The building you are using I would recommend the pressure load charts provided with Simplified Method. You are using the Simplified Analytical Method # 2 which in this case is quite intensive. The basis of the ASCE7-05 roof loads comes from wind tunnel tests. They even have 2 load cases for the steeper roof angles. Don't use the sine or cosine.

 

[NJEngineer1]

1. Can't use Fig 6-2 Method 1 Simplified Procedure for Partially Enclosed buildings GCpi = +/-0.55. The GCpi used to create Fig 6-2 was +/-0.18 Enclosed Building.

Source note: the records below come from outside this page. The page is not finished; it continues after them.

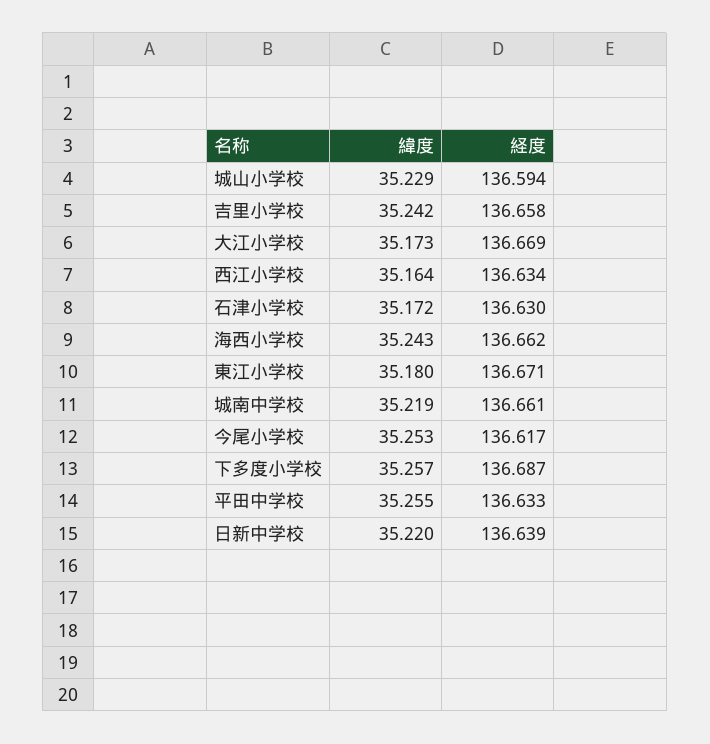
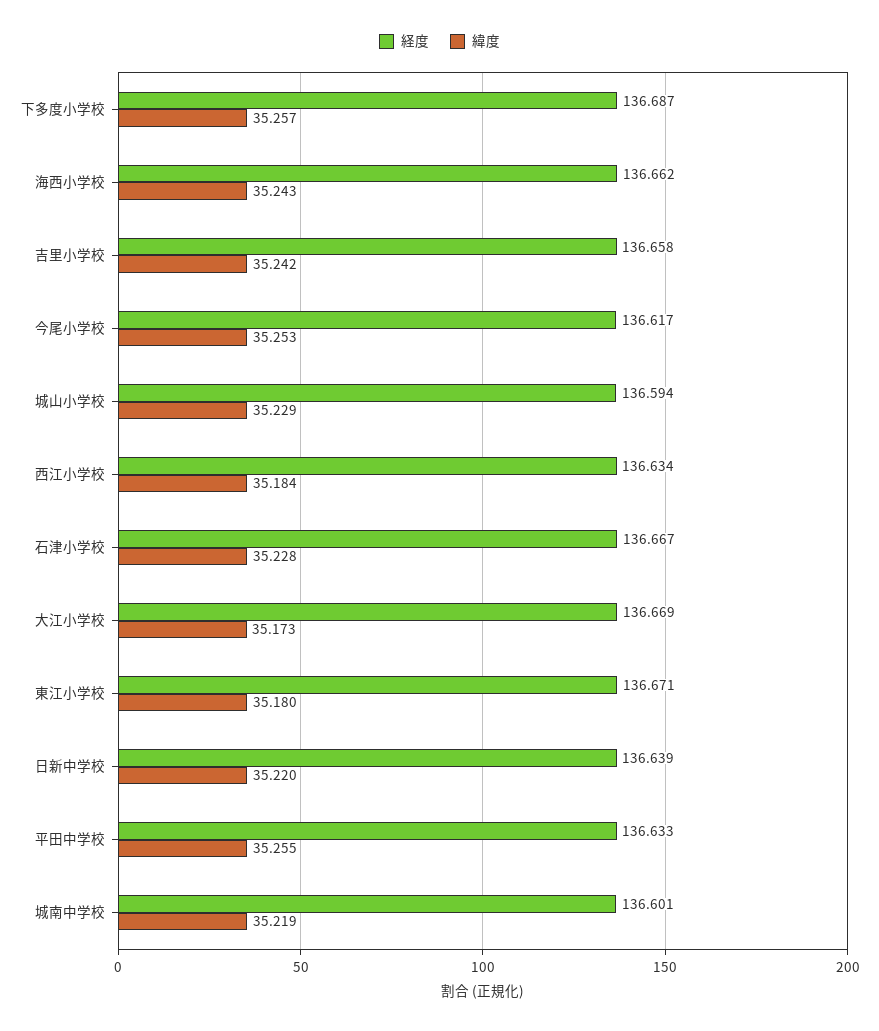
  {
    "緯度": {
      "城山小学校": 35.229,
      "吉里小学校": 35.242,
      "大江小学校": 35.173,
-     "西江小学校": 35.164,
+     "西江小学校": 35.184,
-     "石津小学校": 35.172,
+     "石津小学校": 35.228,
      "海西小学校": 35.243,
      "東江小学校": 35.18,
      "城南中学校": 35.219,
      "今尾小学校": 35.253,
      "下多度小学校": 35.257,
      "平田中学校": 35.255,
      "日新中学校": 35.22
    },
    "経度": {
      "城山小学校": 136.594,
      "吉里小学校": 136.658,
      "大江小学校": 136.669,
      "西江小学校": 136.634,
-     "石津小学校": 136.63,
+     "石津小学校": 136.667,
      "海西小学校": 136.662,
      "東江小学校": 136.671,
-     "城南中学校": 136.661,
+     "城南中学校": 136.601,
      "今尾小学校": 136.617,
      "下多度小学校": 136.687,
      "平田中学校": 136.633,
      "日新中学校": 136.639
    }
  }

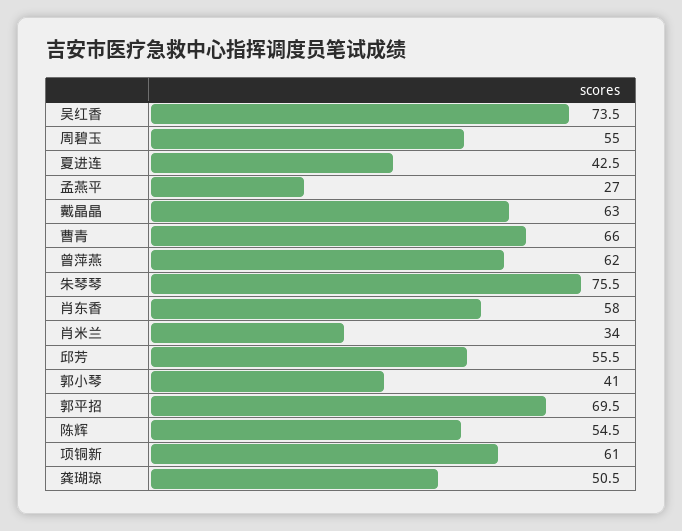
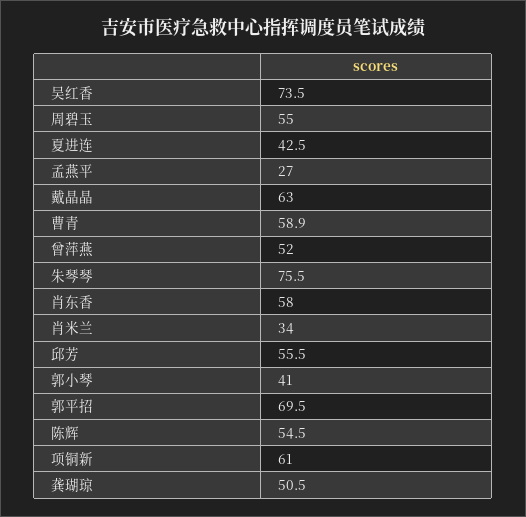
  {
    "吴红香": 73.5,
    "周碧玉": 55,
    "夏进连": 42.5,
    "孟燕平": 27,
    "戴晶晶": 63,
-   "曹青": 66,
+   "曹青": 58.9,
-   "曾萍燕": 62,
+   "曾萍燕": 52,
    "朱琴琴": 75.5,
    "肖东香": 58,
    "肖米兰": 34,
    "邱芳": 55.5,
    "郭小琴": 41,
    "郭平招": 69.5,
    "陈辉": 54.5,
    "项铜新": 61,
    "龚瑚琼": 50.5
  }

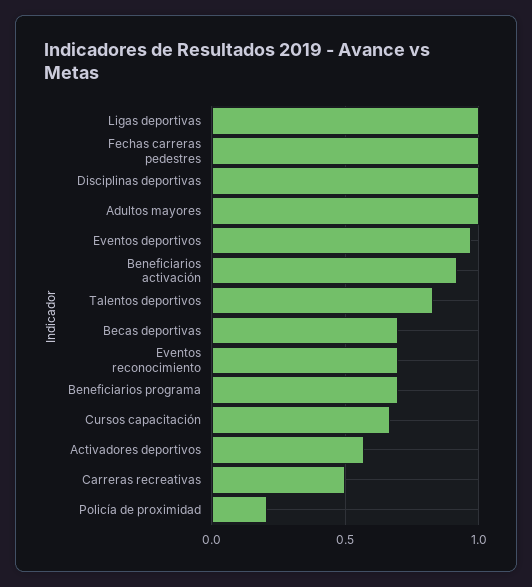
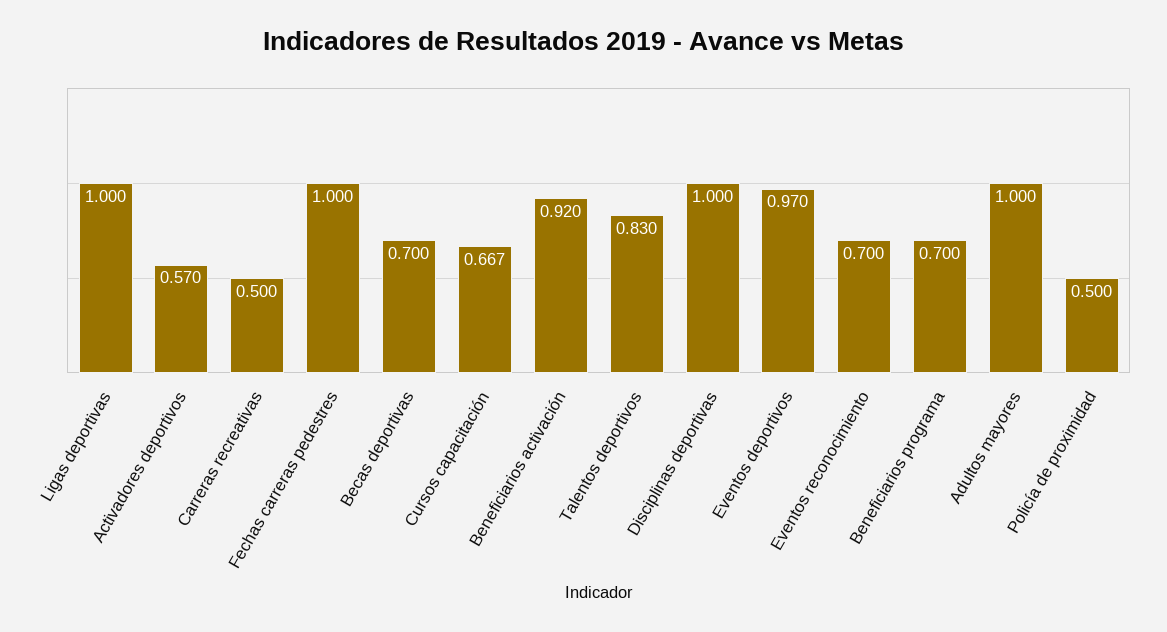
  {
    "Ligas deportivas": 1,
    "Fechas carreras pedestres": 1,
    "Disciplinas deportivas": 1,
    "Adultos mayores": 1,
    "Eventos deportivos": 0.97,
    "Beneficiarios activación": 0.92,
    "Talentos deportivos": 0.83,
    "Becas deportivas": 0.7,
    "Eventos reconocimiento": 0.7,
    "Beneficiarios programa": 0.7,
    "Cursos capacitación": 0.667,
    "Activadores deportivos": 0.57,
    "Carreras recreativas": 0.5,
-   "Policía de proximidad": 0.2
+   "Policía de proximidad": 0.5
  }

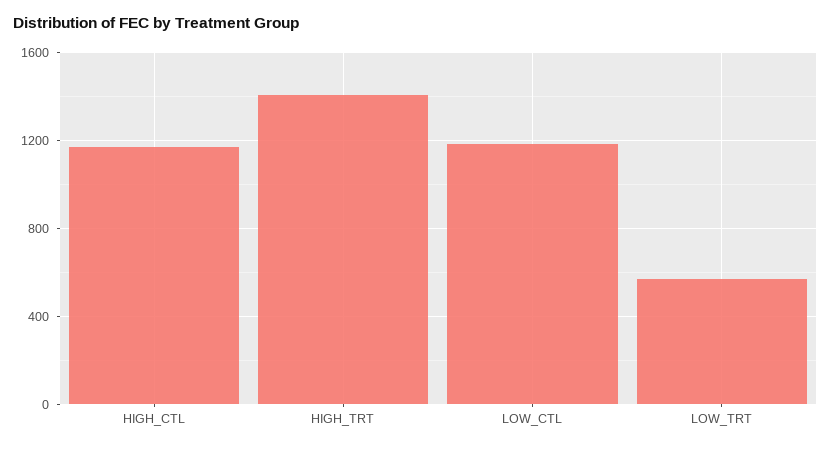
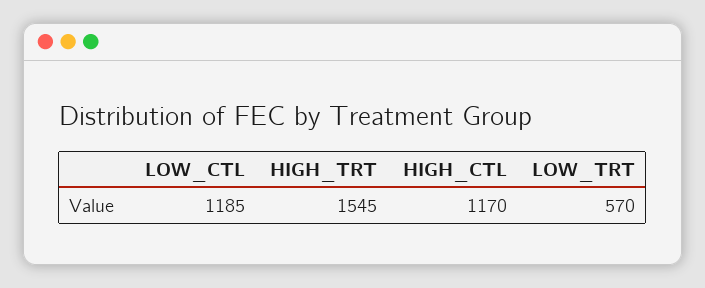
  {
    "HIGH_CTL": 1170,
-   "HIGH_TRT": 1400,
+   "HIGH_TRT": 1545,
    "LOW_CTL": 1185,
    "LOW_TRT": 570
  }

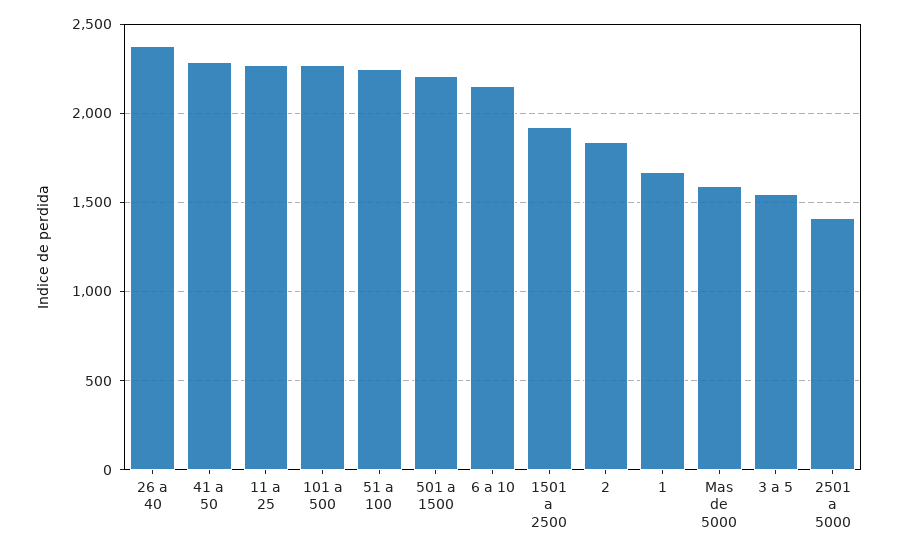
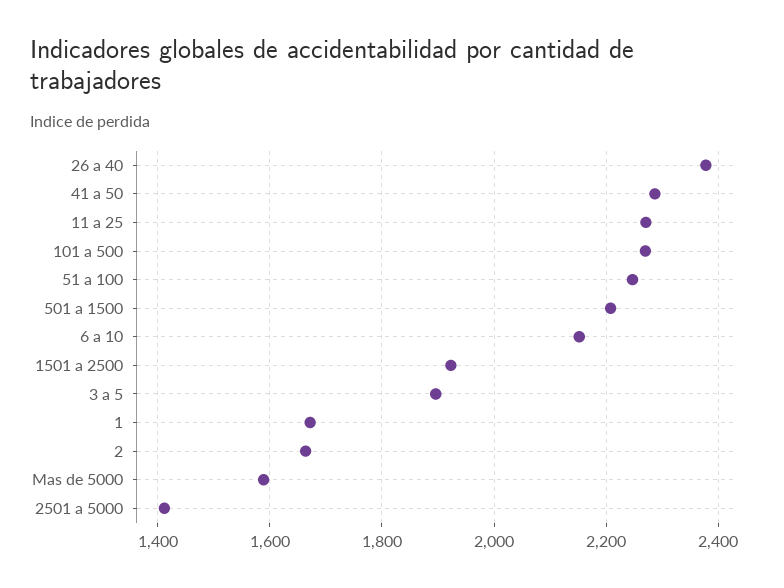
  {
    "26 a 40": 2380,
    "41 a 50": 2280,
    "11 a 25": 2280,
    "101 a 500": 2280,
    "51 a 100": 2240,
    "501 a 1500": 2200,
    "6 a 10": 2160,
    "1501 a 2500": 1920,
-   "2": 1850,
+   "2": 1660,
    "1": 1680,
    "Mas de 5000": 1580,
-   "3 a 5": 1550,
+   "3 a 5": 1900,
    "2501 a 5000": 1420
  }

2. Furthermore, ASCE 7-98 Fig 6-4 is ASCE 7-05 Fig 6-10(with a few updates). In ASCE 7-98 the use of sine/cosine was clearly intended-the arrows shown on the fig are perp to the building surfaces and in the example from Mehta's 98 Wind Guide using fig 6-4, he shows the pressure perp to the roof and wall surfaces. For some reason the arrows are dropped in the ASCE 7-05 fig 6-10. The calculation of Fig 6-2 (first seen by me in IBC 2000 as Table 1609.6.2.(1)) doesn't use sin/cos. In the past when using the IBC 2000 table I would use sin/cos of the hor & vert pressure load to determine the pressure perp to the roof surface so I could calc the uniform load on the top chord of trusses, joists or beams. The horiz/vert pressure values from the table could be used directly to calc uplift from those members on the tops of walls or horizontal diaphragm loads. I am reticent about forging ahead with dropping the sin/cos without clarification from the ASCE 7 committee itself based on the previous usage of the same figure in a past ASCE 7.

 

[OldPaperMaker]

NJEngineer1,
1. Just for the record, I don't really understand why the folks that developed the stuff in ASCE-7 made things so complicated.
2. But, the Structural Engineers Association of Washington (SEAW) and the Applied Technology Council (ATC) have publised three volumes: SEAW/ATC 60, volumes 1 & 2 and SEAW RSM-03.
3. SEAW/ATC volumes 1&2 are a commentary on wind code provisions. Volume 2 has numerous examples of the use of the various methods with comparisons of results.
4. SEAW RSM-03 is a Handbook of a Rapid-Solutions Methodolgy for Wind Design. This is basically a graphical solution to the ASCE Method 2, All Heights process in figure 6-6 of ASCE 7-05. The book covers MWFR and C&C.
5. You can find the cost and details about the books at the ATC wqebsite which is

http://www.ATCouncil.org

Regards